Lindsay Menz, 33, claims Franken groped her as they took a photo together at the 2010 Minnesota State Fair, CNN reports. Franken was a sitting U.S. senator at the time, unlike when he allegedly kissed and groped TV/radio personality Leeann Tweeden in 2006, as revealed last Thursday.
"[Franken] pulled me in really close, like awkward close, and as my husband took the picture, he put his hand full-fledged on my rear. It was wrapped tightly around my butt cheek," Menz tells CNN.
Moments after the alleged groping, Menz recalls telling her family that the first-term senator from Minnesota "totally grabbed my butt." The exchange left her feeling "uncomfortable" and "gross," reports Menz, who tells CNN she and her husband, Jeremy Menz, moved from Minnesota to Texas in 2014.
Franken issued the following statement Monday:
"I take thousands of photos at the state fair surrounded by hundreds of people, and I certainly don't remember taking this picture. I feel badly that Ms. Menz came away from our interaction feeling disrespected."
Inspired by Tweeden, Menz tweeted about the alleged butt-grab last week.
In August 2010, @alfranken grabbed me while taking a photo together at the Minnesota State Fair.
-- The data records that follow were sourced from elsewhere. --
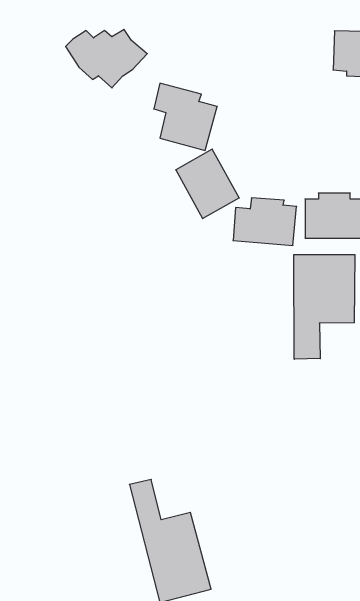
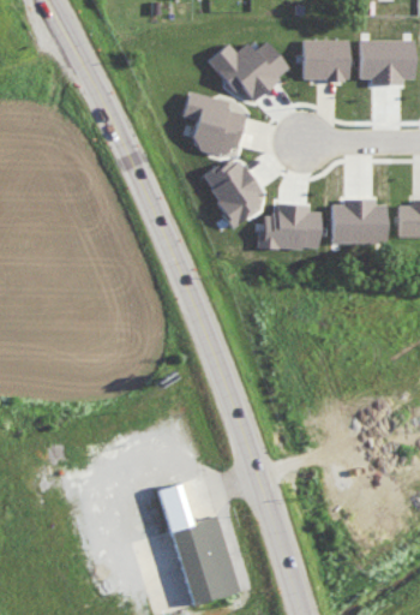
building: [66,29,147,88] -> [208,43,288,101]
building: none -> [301,40,350,80]
building: [294,255,355,359] -> none

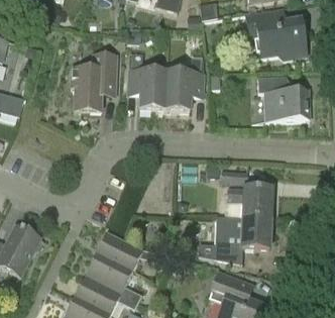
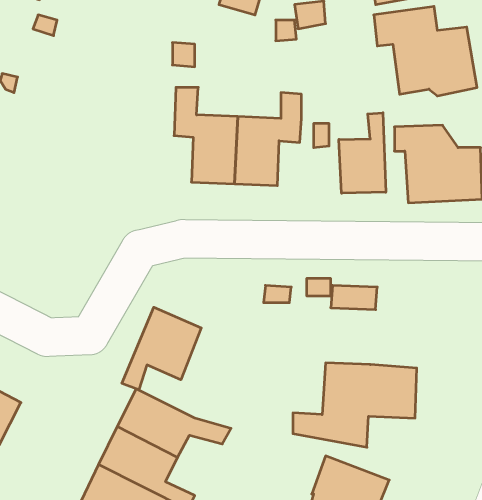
building: [72,54,116,111] -> none
building: none -> [339,113,386,193]
building: none -> [122,307,201,390]
building: [228,186,272,218] -> none

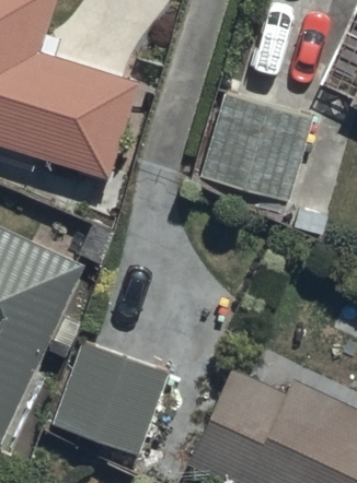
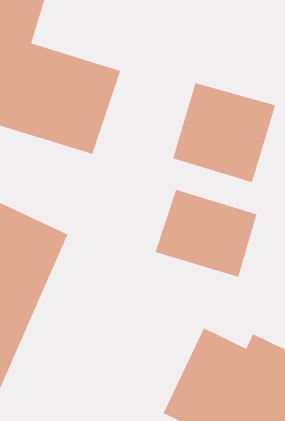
building: none -> [154,189,258,278]
building: [53,343,171,457] -> none

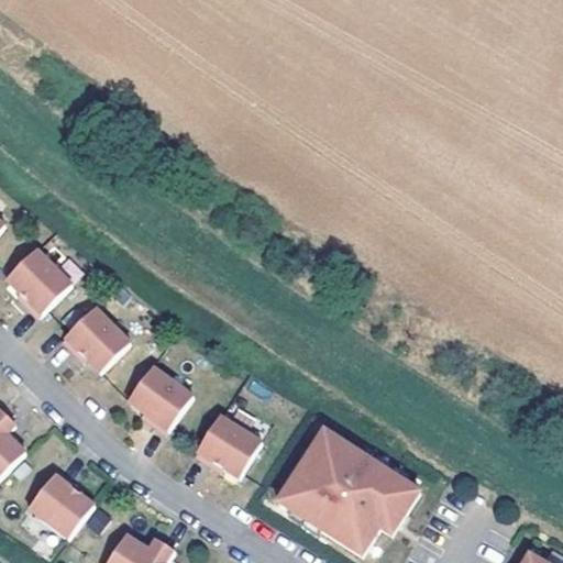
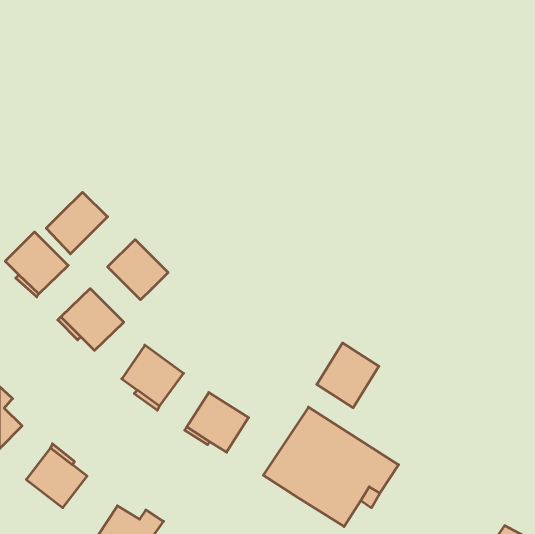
building: none -> [46,192,108,254]
building: none -> [108,240,168,300]
building: none -> [317,343,379,408]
I felt violated & embarassed. I 100% believe your account of him & his actions, @LeeannTweeden. Thank you for sharing your story. #metoo— Lindsay Menz (@LindsayMenz) November 16, 2017
A friend encouraged Menz to approach CNN, with whom she shared the state fair photo taken alongside Franken (see below). Menz voted for Donald Trump in 2016, she tells CNN, though she has voted for Democrats in the past; she's "not sure" if she ever voted for Franken.
A woman tells CNN that Al Franken grabbed her buttocks while she was taking a photo with the sitting US senator in 2010. Franken says he doesn’t remember the photo and feels “badly” that she felt disrespected. https://t.co/MlOuFCqKai pic.twitter.com/yHTbGR34gC— CNN (@CNN) November 20, 2017
In the wake of the Tweeden reveal, Franken, a Democrat, is facing pressure to resign from members of both parties.
"I respect women. I don't respect men who don't. And the fact that my own actions have given people a good reason to doubt that makes me feel ashamed," reads part of Franken's lengthy apology to Tweeden from last week. He says he will cooperate with any potential Senate Ethics Committee investigations.